I drove what is essentially the launch configuration, which consists of a 135 kWh battery pack, quad motors (one at each wheel). The base MSRP, as of this writing, is $73,000. If you can find one. 


The Trip
For this trip, I joined my regular collaborator Daniel Sloan in Los Angeles, and we drove the R1T over Angeles Crest to California’s Inyo county in the Sierra Nevada mountain range. This area is home to Alabama Hills, Mount Whitney, and Death Valley, and to me, it’s one of the most beautiful parts of the country. I’ve really wanted to do a trip where this is the destination, rather than a stop along the way. 

The town of Lone Pine is only about 4 hours away from L.A., but because it’s separated by the highest mountains in the contiguous U.S., it seems remote and isolated. When you’re there, it feels like a beautiful pocket of California that remains relatively untouched by development. 

We had planned some hikes and a bit of off-roading, and set aside time for whatever trails and roads we came across that we wanted to explore. 

Driving Impressions 
Our trip spanned about 700 miles of highways, winding roads, trails, and gravel. The R1T weighs over 7,100 pounds, but big brakes, wide 275-section tires, and 908 lb-ft of torque do a lot to offset that, so it always feels responsive to your inputs. The weight is there, but it’s well managed. 

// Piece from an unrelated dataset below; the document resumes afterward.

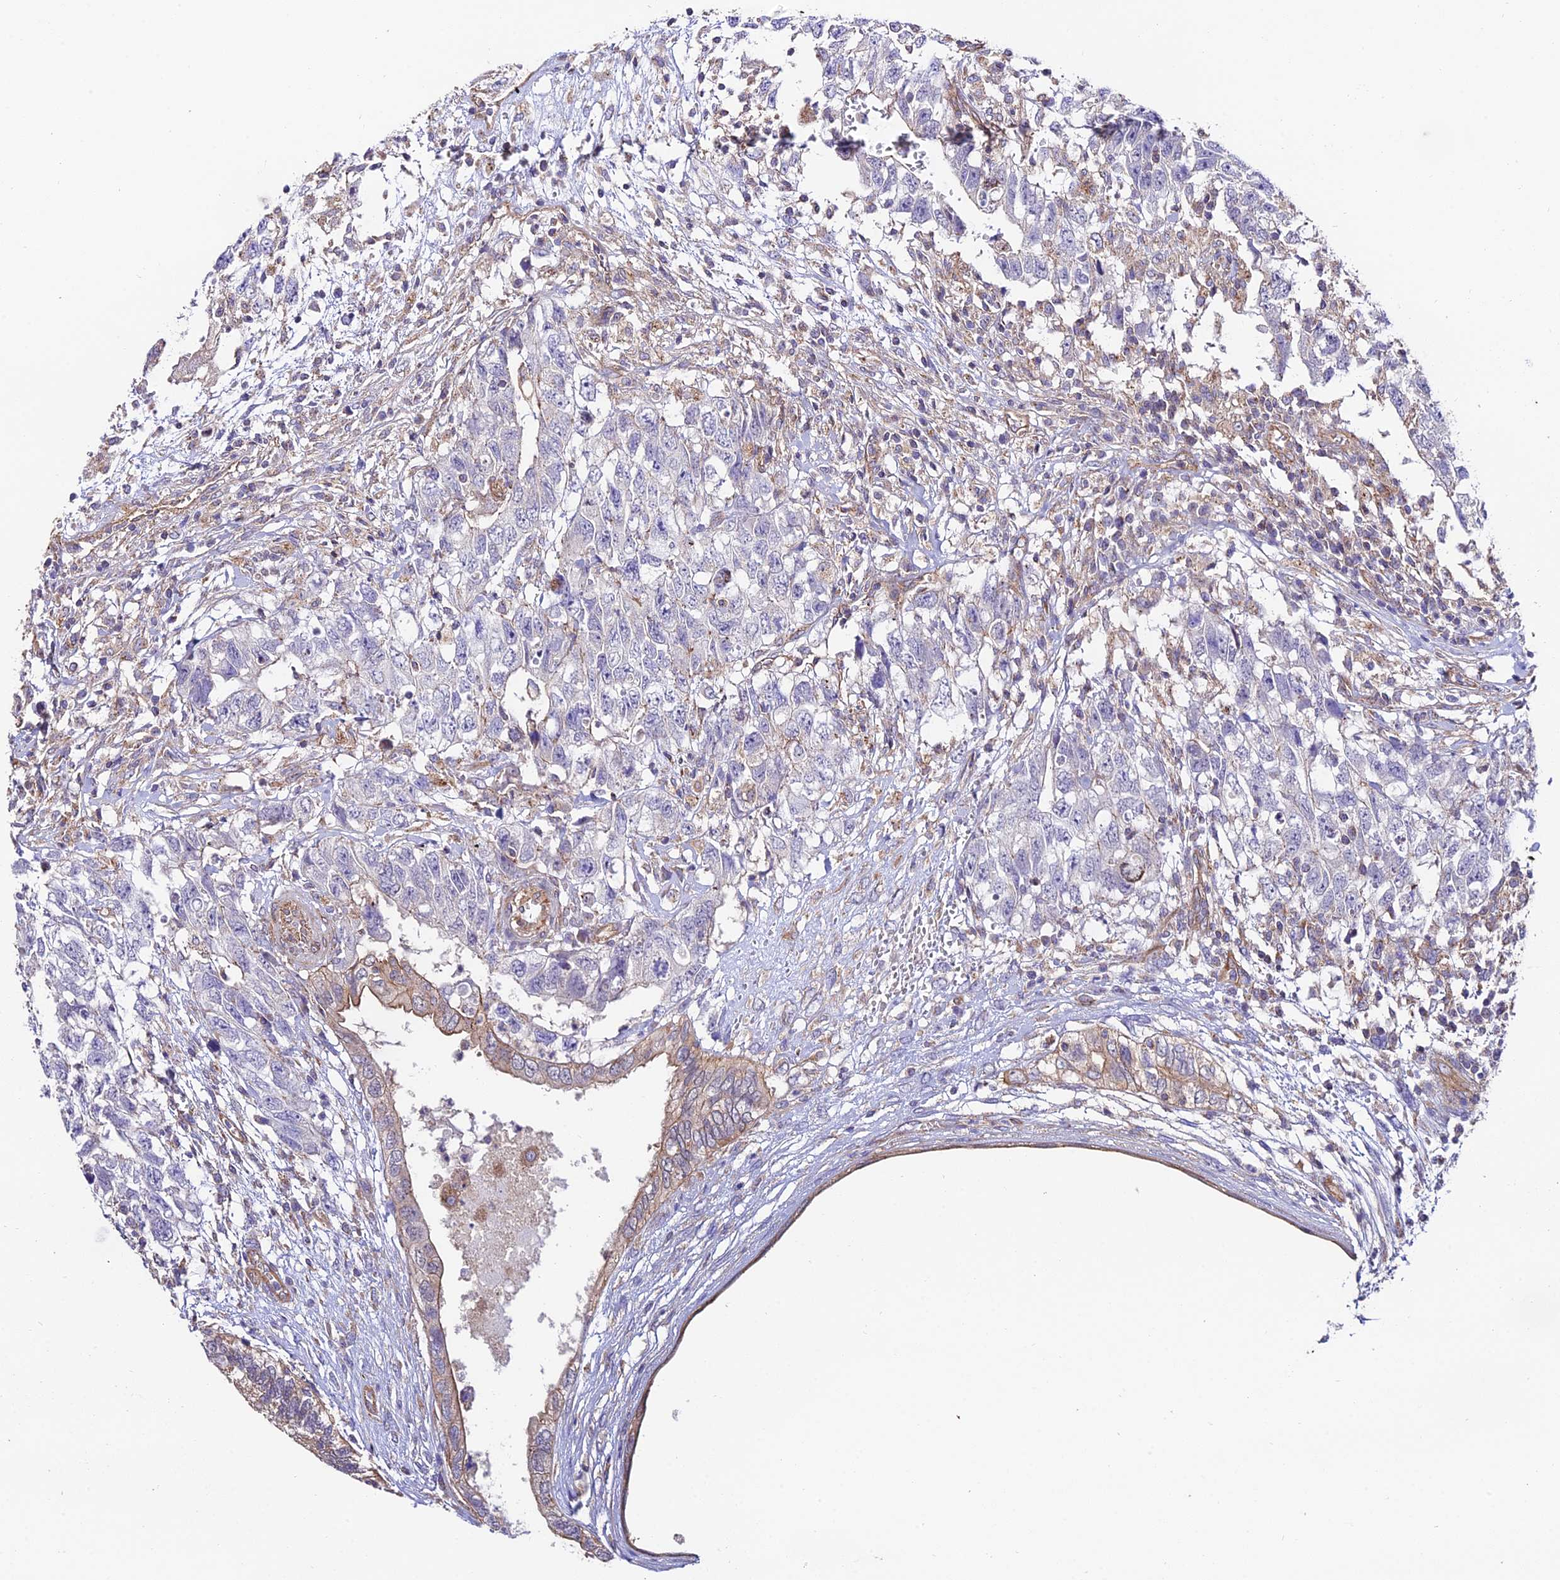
{"staining": {"intensity": "negative", "quantity": "none", "location": "none"}, "tissue": "testis cancer", "cell_type": "Tumor cells", "image_type": "cancer", "snomed": [{"axis": "morphology", "description": "Seminoma, NOS"}, {"axis": "morphology", "description": "Carcinoma, Embryonal, NOS"}, {"axis": "topography", "description": "Testis"}], "caption": "A histopathology image of testis cancer stained for a protein shows no brown staining in tumor cells.", "gene": "QRFP", "patient": {"sex": "male", "age": 29}}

On the highway, it’s quiet, fast, and effortless. You’ll find the usual suite of driver aid features, such as adaptive cruise control and lane keep assist, called Driver+. 

I was impressed by how dense and solid it feels, sort of like a Mercedes G-class —  you know it’s heavy, but everything feels bolted down. When you go on gravel in a lot of modern pickup trucks, you hear lots of shuddering and rattling happening around you. The Rivian just doesn’t do that. 

We found some mud and some pretty steep trails, and while we didn’t put it through an extreme off-road test, we were impressed by how well composed it was everywhere we took it. The tires are so big and the ground clearance is so high that a lot of dips and undulations that might be a challenge in a smaller off-roader, become a non-issue in the R1T. There are various drive modes that optimize the R1T for different conditions, and it’s fun to try those, or you can just put it in All-Purpose mode and let the truck figure out what’s best.

An off road EV offers the ability to use electric power not just for impressive 0-60 times, but to lever four individual motors to precisely modulate torque between four wheels, in ways impossible with internal combustion. I find this potential very exciting, it’s similar to how hill descent control uses computerized, individual braking at each wheel to prevent you from slipping. 

One thing that didn’t sit well with me is that the amount of regenerative braking varied in some situations. After we fully charged the battery, the vehicle display warned us that regenerative braking was disabled, and sure enough, if you lifted off the power, it just coasted forward. I understand that if the battery is full it can’t harvest more energy, but above everything else, for safety reasons, the behavior of lifting of the accelerator should be consistent unless you tell it otherwise. If you lift, and expect it to slow down, and it doesn’t do that, that seems bad. 



Styling
I do like how this truck looks, and after spending some time with it, and seeing it clean, dirty, and in the landscape, it has grown on me even more. The shape is taut and sculpted, and it just kind of goes against the angry, aggressive trend of every other pickup truck. The lighting at the front and rear is futuristic and shooting this truck out in nature was like nothing else I’ve photographed before. 

The interior is a smart design that uses nicely finished materials like ash wood, brushed metals, and vegan leather. It’s a premium, luxury interior, but at the same time, I didn’t feel bad hopping in with muddy or dusty shoes, because the mats are a weave that look like they’re easy to clean. 

 

UI
Inside, there are two big displays… and almost everything is on one of these screens. These screens look nice, and I like how they’re integrated into the cabin, but the usability leaves a little to be desired.

This isn’t a very original complaint, I know, but to do just about anything, you go through the center display. Unlocking the doors is done through the touchscreen, and adjusting a vent position, or changing the volume, requires multiple taps or gestures. 

And for the few physical controls that remain – there are two stalks, and a few thumb control buttons on the steering wheel  — those all have to do multiple functions. 

So the thumb button that skips between music tracks also toggles between menus on the screen, depending on context. For how my brain works, not having that spatial consistency leaves me without confidence whenever I hit a button. Maybe you get used to it, but it’s hard to see the benefit of stripping away so many control inputs, and making everything require more steps, more adjusting, more getting used to it. 

Charging
In a remarkable coincidence, a month before this trip, Rivian built its first three fast-charging stations, and two of them were along our route: Inyokern and Bishop, California (the third is in Salida, Colorado). 

I can say with certainty that our trip was made easier and more enjoyable because of these charging stations. The DC fast chargers promise up to 140 miles of range in 20 minutes, which seemed spot on — we fully charged our R1T to 280 miles in a little over an hour. These chargers are free for Rivian vehicles, and there’s no card or app required, it just plugs in and works. 

Rivian has many more charging stations planned nationwide, and I think it’s very cool that there are less powerful Level 2 chargers at every station that are open to other EVs. 

Conclusion
The Rivian R1T is a compelling truck and a totally unique proposition: an attractive, fully-electric off-road vehicle. 

The numbers that this truck puts up will be eclipsed by other EVs, and other trucks, but after spending a few days with the R1T, it’s clear that that won’t matter. We will see this truck as a significant milestone, and great execution of an idea. I think it could be a while before we see a competitor offer a more appealing package.